REQUEST - Would you give the records below again, exactly and completely?

PROVIDED MATERIAL -

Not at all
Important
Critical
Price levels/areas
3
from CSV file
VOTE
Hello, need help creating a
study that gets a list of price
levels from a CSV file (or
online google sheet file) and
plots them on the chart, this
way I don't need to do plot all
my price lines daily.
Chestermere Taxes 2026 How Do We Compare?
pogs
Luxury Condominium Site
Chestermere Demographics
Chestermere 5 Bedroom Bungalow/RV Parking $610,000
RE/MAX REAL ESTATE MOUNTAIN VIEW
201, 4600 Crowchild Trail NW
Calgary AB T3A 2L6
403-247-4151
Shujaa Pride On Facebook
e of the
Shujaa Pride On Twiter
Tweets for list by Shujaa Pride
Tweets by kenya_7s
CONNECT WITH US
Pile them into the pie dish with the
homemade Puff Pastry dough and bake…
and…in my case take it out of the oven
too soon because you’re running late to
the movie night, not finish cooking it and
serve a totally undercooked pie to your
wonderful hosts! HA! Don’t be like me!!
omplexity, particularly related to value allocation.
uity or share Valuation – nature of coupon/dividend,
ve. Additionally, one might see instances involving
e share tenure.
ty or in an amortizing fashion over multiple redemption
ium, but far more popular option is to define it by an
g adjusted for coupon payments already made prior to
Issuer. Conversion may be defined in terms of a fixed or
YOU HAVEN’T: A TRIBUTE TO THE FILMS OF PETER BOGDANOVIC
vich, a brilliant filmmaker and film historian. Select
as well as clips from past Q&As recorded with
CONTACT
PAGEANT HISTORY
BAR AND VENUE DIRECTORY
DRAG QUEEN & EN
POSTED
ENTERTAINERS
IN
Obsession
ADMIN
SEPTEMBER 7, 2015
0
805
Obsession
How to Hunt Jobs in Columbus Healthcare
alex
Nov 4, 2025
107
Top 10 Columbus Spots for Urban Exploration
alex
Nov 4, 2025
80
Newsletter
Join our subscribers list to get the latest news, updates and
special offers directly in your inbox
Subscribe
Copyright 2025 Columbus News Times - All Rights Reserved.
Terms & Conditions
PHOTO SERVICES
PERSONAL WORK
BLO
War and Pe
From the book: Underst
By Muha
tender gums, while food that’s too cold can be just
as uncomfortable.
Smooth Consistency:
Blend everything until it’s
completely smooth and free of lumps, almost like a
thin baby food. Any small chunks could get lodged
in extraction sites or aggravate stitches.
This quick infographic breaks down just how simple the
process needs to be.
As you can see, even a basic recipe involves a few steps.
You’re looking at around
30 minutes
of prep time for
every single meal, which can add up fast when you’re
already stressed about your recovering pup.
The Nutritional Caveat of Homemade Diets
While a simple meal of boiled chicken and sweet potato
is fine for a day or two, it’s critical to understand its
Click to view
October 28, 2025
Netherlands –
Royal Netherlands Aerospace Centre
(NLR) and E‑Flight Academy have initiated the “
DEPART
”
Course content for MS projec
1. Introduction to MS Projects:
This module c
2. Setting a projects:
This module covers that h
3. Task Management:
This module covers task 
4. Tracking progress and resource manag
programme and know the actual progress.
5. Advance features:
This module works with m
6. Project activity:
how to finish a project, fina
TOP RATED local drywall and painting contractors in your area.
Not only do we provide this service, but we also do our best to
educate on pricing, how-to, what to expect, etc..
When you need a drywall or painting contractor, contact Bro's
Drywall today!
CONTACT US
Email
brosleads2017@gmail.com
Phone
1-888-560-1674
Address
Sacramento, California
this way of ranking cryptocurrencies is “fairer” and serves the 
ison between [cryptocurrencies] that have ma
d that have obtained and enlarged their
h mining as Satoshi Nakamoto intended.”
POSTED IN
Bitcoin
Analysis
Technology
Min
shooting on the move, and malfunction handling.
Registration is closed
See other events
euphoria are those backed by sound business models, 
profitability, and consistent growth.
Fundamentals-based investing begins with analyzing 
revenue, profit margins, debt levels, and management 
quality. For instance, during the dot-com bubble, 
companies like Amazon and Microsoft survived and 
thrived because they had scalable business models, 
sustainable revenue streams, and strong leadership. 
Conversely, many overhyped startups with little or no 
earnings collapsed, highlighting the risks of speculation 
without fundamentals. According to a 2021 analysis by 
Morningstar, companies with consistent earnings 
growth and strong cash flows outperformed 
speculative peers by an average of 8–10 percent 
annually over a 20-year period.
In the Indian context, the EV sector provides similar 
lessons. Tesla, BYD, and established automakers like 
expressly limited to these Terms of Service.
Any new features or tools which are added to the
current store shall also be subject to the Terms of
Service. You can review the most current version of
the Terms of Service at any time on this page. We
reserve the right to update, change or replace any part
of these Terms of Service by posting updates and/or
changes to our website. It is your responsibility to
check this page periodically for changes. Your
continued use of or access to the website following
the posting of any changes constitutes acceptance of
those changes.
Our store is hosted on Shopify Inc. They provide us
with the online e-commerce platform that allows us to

PROBLEM SOLUTION -
Not at all
Important
Critical
Price levels/areas
3
from CSV file
VOTE
Hello, need help creating a
study that gets a list of price
levels from a CSV file (or
online google sheet file) and
plots them on the chart, this
way I don't need to do plot all
my price lines daily.
Chestermere Taxes 2026 How Do We Compare?
pogs
Luxury Condominium Site
Chestermere Demographics
Chestermere 5 Bedroom Bungalow/RV Parking $610,000
RE/MAX REAL ESTATE MOUNTAIN VIEW
201, 4600 Crowchild Trail NW
Calgary AB T3A 2L6
403-247-4151
Shujaa Pride On Facebook
e of the
Shujaa Pride On Twiter
Tweets for list by Shujaa Pride
Tweets by kenya_7s
CONNECT WITH US
Pile them into the pie dish with the
homemade Puff Pastry dough and bake…
and…in my case take it out of the oven
too soon because you’re running late to
the movie night, not finish cooking it and
serve a totally undercooked pie to your
wonderful hosts! HA! Don’t be like me!!
omplexity, particularly related to value allocation.
uity or share Valuation – nature of coupon/dividend,
ve. Additionally, one might see instances involving
e share tenure.
ty or in an amortizing fashion over multiple redemption
ium, but far more popular option is to define it by an
g adjusted for coupon payments already made prior to
Issuer. Conversion may be defined in terms of a fixed or
YOU HAVEN’T: A TRIBUTE TO THE FILMS OF PETER BOGDANOVIC
vich, a brilliant filmmaker and film historian. Select
as well as clips from past Q&As recorded with
CONTACT
PAGEANT HISTORY
BAR AND VENUE DIRECTORY
DRAG QUEEN & EN
POSTED
ENTERTAINERS
IN
Obsession
ADMIN
SEPTEMBER 7, 2015
0
805
Obsession
How to Hunt Jobs in Columbus Healthcare
alex
Nov 4, 2025
107
Top 10 Columbus Spots for Urban Exploration
alex
Nov 4, 2025
80
Newsletter
Join our subscribers list to get the latest news, updates and
special offers directly in your inbox
Subscribe
Copyright 2025 Columbus News Times - All Rights Reserved.
Terms & Conditions
PHOTO SERVICES
PERSONAL WORK
BLO
War and Pe
From the book: Underst
By Muha
tender gums, while food that’s too cold can be just
as uncomfortable.
Smooth Consistency:
Blend everything until it’s
completely smooth and free of lumps, almost like a
thin baby food. Any small chunks could get lodged
in extraction sites or aggravate stitches.
This quick infographic breaks down just how simple the
process needs to be.
As you can see, even a basic recipe involves a few steps.
You’re looking at around
30 minutes
of prep time for
every single meal, which can add up fast when you’re
already stressed about your recovering pup.
The Nutritional Caveat of Homemade Diets
While a simple meal of boiled chicken and sweet potato
is fine for a day or two, it’s critical to understand its
Click to view
October 28, 2025
Netherlands –
Royal Netherlands Aerospace Centre
(NLR) and E‑Flight Academy have initiated the “
DEPART
”
Course content for MS projec
1. Introduction to MS Projects:
This module c
2. Setting a projects:
This module covers that h
3. Task Management:
This module covers task 
4. Tracking progress and resource manag
programme and know the actual progress.
5. Advance features:
This module works with m
6. Project activity:
how to finish a project, fina
TOP RATED local drywall and painting contractors in your area.
Not only do we provide this service, but we also do our best to
educate on pricing, how-to, what to expect, etc..
When you need a drywall or painting contractor, contact Bro's
Drywall today!
CONTACT US
Email
brosleads2017@gmail.com
Phone
1-888-560-1674
Address
Sacramento, California
this way of ranking cryptocurrencies is “fairer” and serves the 
ison between [cryptocurrencies] that have ma
d that have obtained and enlarged their
h mining as Satoshi Nakamoto intended.”
POSTED IN
Bitcoin
Analysis
Technology
Min
shooting on the move, and malfunction handling.
Registration is closed
See other events
euphoria are those backed by sound business models, 
profitability, and consistent growth.
Fundamentals-based investing begins with analyzing 
revenue, profit margins, debt levels, and management 
quality. For instance, during the dot-com bubble, 
companies like Amazon and Microsoft survived and 
thrived because they had scalable business models, 
sustainable revenue streams, and strong leadership. 
Conversely, many overhyped startups with little or no 
earnings collapsed, highlighting the risks of speculation 
without fundamentals. According to a 2021 analysis by 
Morningstar, companies with consistent earnings 
growth and strong cash flows outperformed 
speculative peers by an average of 8–10 percent 
annually over a 20-year period.
In the Indian context, the EV sector provides similar 
lessons. Tesla, BYD, and established automakers like 
expressly limited to these Terms of Service.
Any new features or tools which are added to the
current store shall also be subject to the Terms of
Service. You can review the most current version of
the Terms of Service at any time on this page. We
reserve the right to update, change or replace any part
of these Terms of Service by posting updates and/or
changes to our website. It is your responsibility to
check this page periodically for changes. Your
continued use of or access to the website following
the posting of any changes constitutes acceptance of
those changes.
Our store is hosted on Shopify Inc. They provide us
with the online e-commerce platform that allows us to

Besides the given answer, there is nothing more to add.